Addicts working for such companies may well spend 8-12 hours per day engaged in one way or the other with promoting use of a mobile phone. These companies spend massive sums of money marketing their products. They have brought our attention away from the real into a false reality. That requires ongoing marketing until customers reach the point of addiction. Then the marketing agencies target the young to get them addicted at an early an age as possible.

These tech companies may not think this way but they reveal a relentless desire to maximise their share of the global market through getting consumers attached to their product. That is an addiction.

Have you become a Product?

Ask yourself some tough questions.

• What shows wise use of a mobile phone? Be specific. List details. List time.
• What shows a life-numbing waste of time picking up your mobile phone? Be specific. List details. List time.
• What shows a life-numbing waste of your precious life using it? Be specific. List details. List time.
• Are you afraid to ask yourself about your dependency on the phone to fill in time?
• Have you sacrificed your humanity for most of the day?

Have you become out of touch with the vibrancy of what surrounds you?

• Have you become a product?
• Have you become a remote control, namely a mechanical user of the phone?
• Why does your addiction stop you from being in control of your life?
• How can you take charge of your life if you do not have one?
•Do you say to yourself or others ‘I am not scared of death. I am not scared of dying?”

Nourish your connection with life.

Start now.

May all beings live with peace of mind

May all beings stay connected with life

May all beings engage with life.

 

www.christophertitmuss,net/donations

2 thoughts on “Are you Addicted to the Mobile Phone (Cell Phone, Smart Phone)? Do you spend too much time on your mobile? Five hours a day is about one year in five.”

  1. Hey Christopher, thank you for this article. You have a very strong stance on smartphones and it’s refreshing. I really agree with your view. I am fairly young, 34 years old and I got rid of my smartphone in January of 2020, I was 32 years old. I am a creative (a singer/songwriter) and I felt like my smartphone was stealing valuable time that I could have been using to make more music. I recently created this music video https://youtu.be/muHOhIrHO98 and in it I explore the feelings of liberation I experienced when getting rid of my smartphone. I also try to explore how my smartphone made me feel (i.e. crazy).

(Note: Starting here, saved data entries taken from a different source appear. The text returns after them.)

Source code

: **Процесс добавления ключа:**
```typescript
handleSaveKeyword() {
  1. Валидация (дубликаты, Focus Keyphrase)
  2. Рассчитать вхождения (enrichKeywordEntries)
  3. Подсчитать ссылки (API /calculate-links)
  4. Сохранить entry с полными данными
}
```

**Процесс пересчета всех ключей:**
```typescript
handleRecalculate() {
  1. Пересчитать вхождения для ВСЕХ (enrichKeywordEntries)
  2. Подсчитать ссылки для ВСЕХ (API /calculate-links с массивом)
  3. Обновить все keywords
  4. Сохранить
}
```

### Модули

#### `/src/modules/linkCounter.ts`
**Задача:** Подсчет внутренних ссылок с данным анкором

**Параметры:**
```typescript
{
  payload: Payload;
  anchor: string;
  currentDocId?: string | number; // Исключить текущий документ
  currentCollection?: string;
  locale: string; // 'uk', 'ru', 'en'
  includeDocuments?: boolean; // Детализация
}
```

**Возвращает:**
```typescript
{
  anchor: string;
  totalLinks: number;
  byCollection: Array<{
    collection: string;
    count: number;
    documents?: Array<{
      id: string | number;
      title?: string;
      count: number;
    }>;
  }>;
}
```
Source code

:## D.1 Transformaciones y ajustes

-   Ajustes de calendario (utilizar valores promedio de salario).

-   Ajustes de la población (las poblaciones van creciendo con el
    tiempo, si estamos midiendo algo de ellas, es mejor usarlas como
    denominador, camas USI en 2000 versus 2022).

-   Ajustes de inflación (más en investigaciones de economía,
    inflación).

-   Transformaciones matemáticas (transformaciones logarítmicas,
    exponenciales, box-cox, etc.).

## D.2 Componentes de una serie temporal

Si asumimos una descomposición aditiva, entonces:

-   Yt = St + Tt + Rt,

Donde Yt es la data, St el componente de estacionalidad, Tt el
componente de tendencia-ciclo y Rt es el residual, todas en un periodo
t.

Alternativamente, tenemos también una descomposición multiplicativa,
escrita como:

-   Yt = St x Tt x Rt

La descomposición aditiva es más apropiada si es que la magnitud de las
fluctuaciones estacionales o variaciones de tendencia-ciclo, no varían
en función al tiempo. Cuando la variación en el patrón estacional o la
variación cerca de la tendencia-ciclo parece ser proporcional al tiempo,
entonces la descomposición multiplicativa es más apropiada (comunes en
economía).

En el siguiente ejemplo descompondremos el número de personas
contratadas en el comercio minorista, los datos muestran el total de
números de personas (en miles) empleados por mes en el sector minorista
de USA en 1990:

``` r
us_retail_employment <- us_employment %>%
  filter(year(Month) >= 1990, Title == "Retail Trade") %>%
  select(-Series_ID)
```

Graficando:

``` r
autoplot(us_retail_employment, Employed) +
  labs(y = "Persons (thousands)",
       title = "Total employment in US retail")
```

I hope you will check it out and thanks again so much for this article.

  2. Very interesting Christopher. I have what would be considered a very out of date phone ie a Samsung 7. I’m in the 5% category. Young people would not be seen dead with my phone. My husband has an old Nokia clam phone that belonged to his father (who died some eleven years ago). I think he would be in a 3 or 4% category. I have to admit I spend too much time watching you tube. This began in lockdown. I’m going to take up the challenge to record the amount of time I spend on it. Thank you for another interesting post.